Allattamento al seno, ultimo tabù da abbattere

Sembra ancora impossibile che un gesto così naturale venga ancora considerato osceno e da compiere in privato. Che ne dite?

«Hey Facebook, l’allattamento al seno non è osceno»: questo lo slogan della petizione comparso qualche tempo fa – ormai verso quota centomila firme – lanciata da Kelly Roman, la 23enne californiana che s’è vista censurare sul celebre network una foto pubblicata nella pagina del proprio profilo, nella quale la giovane mamma era ritratta mentre allattava il figlio. Una vibrante protesta collettiva che non s’è fermata alla semplice raccolta di firme: undicimila manifestanti (per lo più donne ma non solo) si sono ritrovate a Palo Alto, nel quartier generale di Facebook, per un allattamento dimostrativo.

I neonati attaccati al seno no, quindi, i gruppi di fan dei boss mafiosi sì: «Eliminarli sarebbe censura» si giustifica Facebook, obbedendo a una logica eccentrica e discutibile quanto si vuole, ma evidentemente socialmente condivisa più di quanto piaccia ammettere. Ricordate la mamma sorpresa ad allattare in uno dei negozi della catena H&M e quindi allontanata perché l’atto, secondo i gestori, rasentava l’oscenità? E la donna fatta accomodare all’uscita di un bar in malo modo per lo stesso motivo?
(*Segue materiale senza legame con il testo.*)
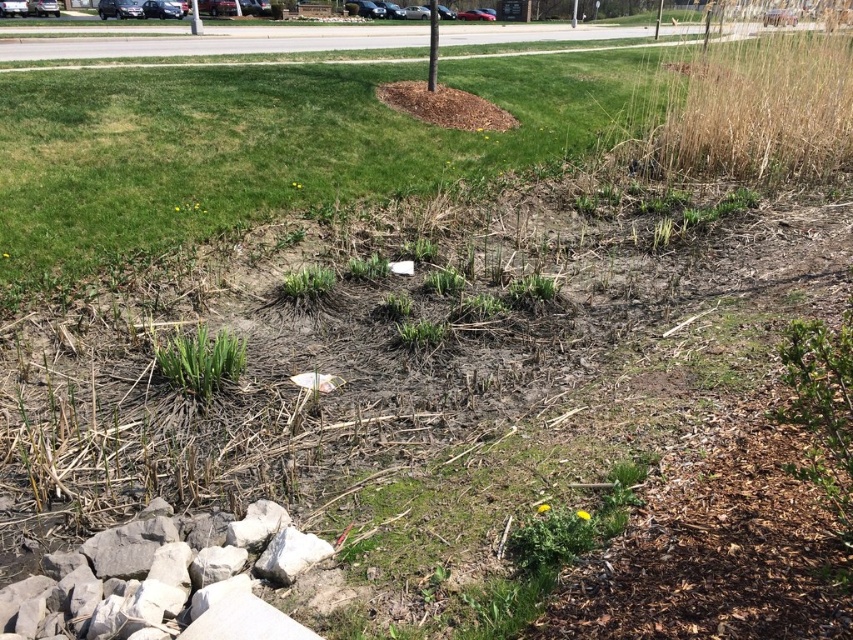
Is green grass at center closer to the viewer compared to smooth gray pole at center?

Yes, green grass at center is in front of smooth gray pole at center.

Which is in front, point (199, 330) or point (434, 70)?

Positioned in front is point (199, 330).

Is point (166, 365) farther from camera compared to point (432, 44)?

No, (166, 365) is in front of (432, 44).

Where is `green grass at center`? This screenshot has width=853, height=640. green grass at center is located at coordinates (201, 360).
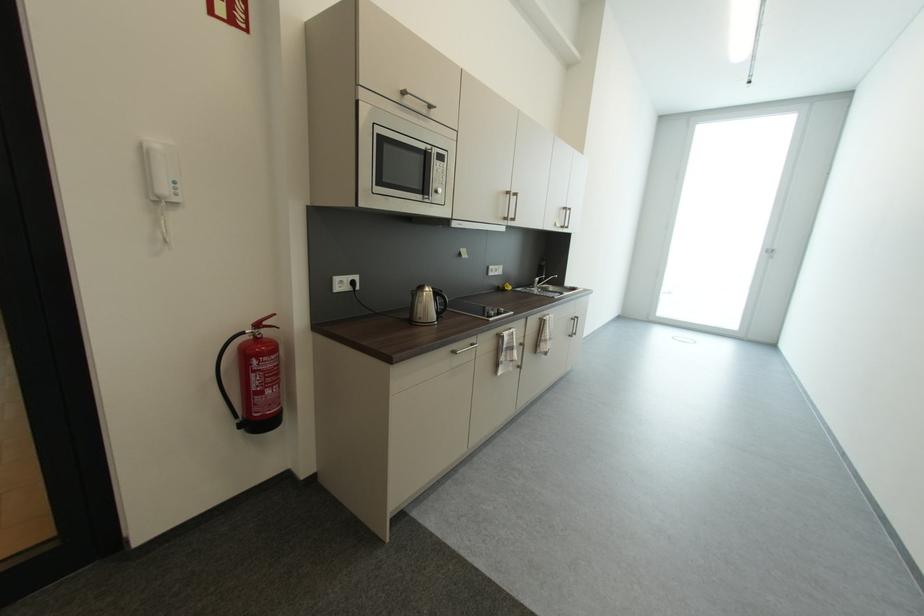
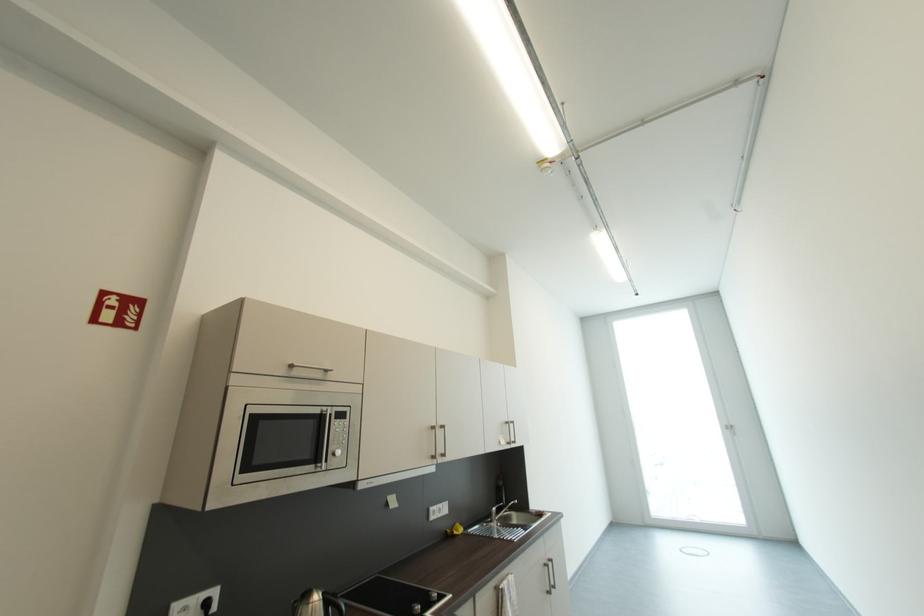
Where in the second image is the point corresponding to (x=570, y=209) from the first image?

(513, 424)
Condannare questi episodi di pruriginosa intolleranza è facile, comprenderne le motivazioni più o meno inconsce un po’ meno. Certo, l’erotismo impicito, innocentemente evocato da un gesto di per sé ispirato solo ed esclusivamente alla cura e all’accudimento, potrebbe essere la molla che fa scattare il rifiuto, soprattutto negli uomini. Eppure la pubblicità fa uso a piene mani di messaggi erotici subliminali senza che questo crei alcuno scandalo. C’è un bambino di mezzo, certo. Ma possibile che nell’immagine di un neonato che succhia un capezzolo la valenza metaforica conti a tal punto più del senso proprio da giustificare reazioni scomposte?

Le iniziative organizzate in molte città (la rete di Negozi amici dell’allattamento e i diversi luoghi allestiti per consentire alle mamme di nutrire agilmente il proprio bambino) nonché i dibatti politici sulla maternità come bene sociale da difendere non fanno altro che sottolineare l’esistenza di un problema sul piano culturale. Non per nulla, la provincia italiana (toscana, emiliana e marchigiana soprattutto) è sensibile al tema molto più delle metropoli, dove iniziative analoghe (Latte tra le vie a Formigine, per esempio) non hanno affatto attecchito.

Tutto questo mentre negli ospedali pubblici è attiva una campagna sempre più agguerrita (al limite del fanatismo, in alcune strutture) a favore dell’allattamento al seno, contro quello artificiale, considerato una “moda” insensata, retaggio degli anni Sessanta. Insomma, donne, il messaggio è: allattate, sì, perché fa bene alle future generazioni, ma fatelo a casa vostra, in privato, nascoste alla vista anche dei parenti in visita.